**Assigned task A:** According to the article on the malicious JetBrains plugins, why did the attackers post fake five-star reviews for their tools? Answer in one to three sentences.
**Assigned task B:** Pick up the article on the malicious JetBrains plugins after its final sentence and carry it forward.

**Passage:**

§ §

15 Malicious JetBrains Plugins Caught Stealing DeepSeek, OpenAI API Keys

Cybercriminals are using fake artificial intelligence (AI) tools to target software developers in a coordinated supply chain attack on the JetBrains Marketplace. The compromise was first discovered by the Code security firm Aikido Security, which found 15 published plugins designed as AI coding assistants built on large language models (LLMs) like DeepSeek.
The first fake plugins came out at the end of October 2025, and new ones dropped as recently as June 2026. Scammers used seven different seller accounts to publish them. Collectively, people downloaded these malicious plugins nearly 70,000 times. Some of the most downloaded plugins are called CodeGPT AI Assistant and DeepSeek AI Assist. The hackers also added fake five-star reviews to make the tools look safe.
Like similar campaigns, this one’s modus operandi includes installing extensions and exfiltrating the user’s private AI authentication credentials to a static, hard-coded server controlled by attackers.
The Infiltration Method
The malicious code was structured into otherwise fully functional software offering genuine features like code reviews, automated git commit messages, and unit tests. The infiltration is designed so that it seems like a routine setup process where developers paste an OpenAI, SiliconFlow, or DeepSeek API key into the settings interface.

§ §

**Study material:**

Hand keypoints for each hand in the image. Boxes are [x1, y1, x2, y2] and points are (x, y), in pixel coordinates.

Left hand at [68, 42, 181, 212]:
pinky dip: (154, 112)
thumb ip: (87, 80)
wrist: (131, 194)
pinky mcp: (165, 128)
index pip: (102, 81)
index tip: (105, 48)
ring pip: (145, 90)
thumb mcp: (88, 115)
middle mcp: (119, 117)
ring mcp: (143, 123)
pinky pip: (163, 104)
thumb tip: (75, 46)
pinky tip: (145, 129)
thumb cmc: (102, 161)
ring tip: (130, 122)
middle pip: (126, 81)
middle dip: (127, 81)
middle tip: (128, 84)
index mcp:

§ §

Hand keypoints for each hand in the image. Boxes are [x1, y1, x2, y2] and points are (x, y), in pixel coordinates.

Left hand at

§ §

**Response area A:** The attackers posted fake five-star reviews to make the malicious plugins look safe to developers.

**Response area B:**
According to researchers, the software hooks into the save function of the Integrated Development Environments (IDEs), which are the main software applications where developers write code. The exact moment a user applies their changes, the extension transmits the authentication data in plaintext over an unencrypted HTTP connection later sent to the attackers’ C2 server. This transmission happens silently in the background with no permission prompts or visual indicators.
A Monetised Secondary Tier
Aikido researchers explained in the blog post shared with Hackread.com that the threat actors also integrated a monetized secondary tier. Users who chose to pay a small fee through an in-app donation prompt received a functional, unrestricted AI key sent back from the malicious server.
“The keys handed to paying users may well be the keys stolen from everyone else, turning the campaign into a service that resells other people’s stolen API access.”
This architectural model allows the operators to steal free developer credentials on one side while generating direct revenue on the other, leaving the original credential owners to fund the unauthorised compute usage.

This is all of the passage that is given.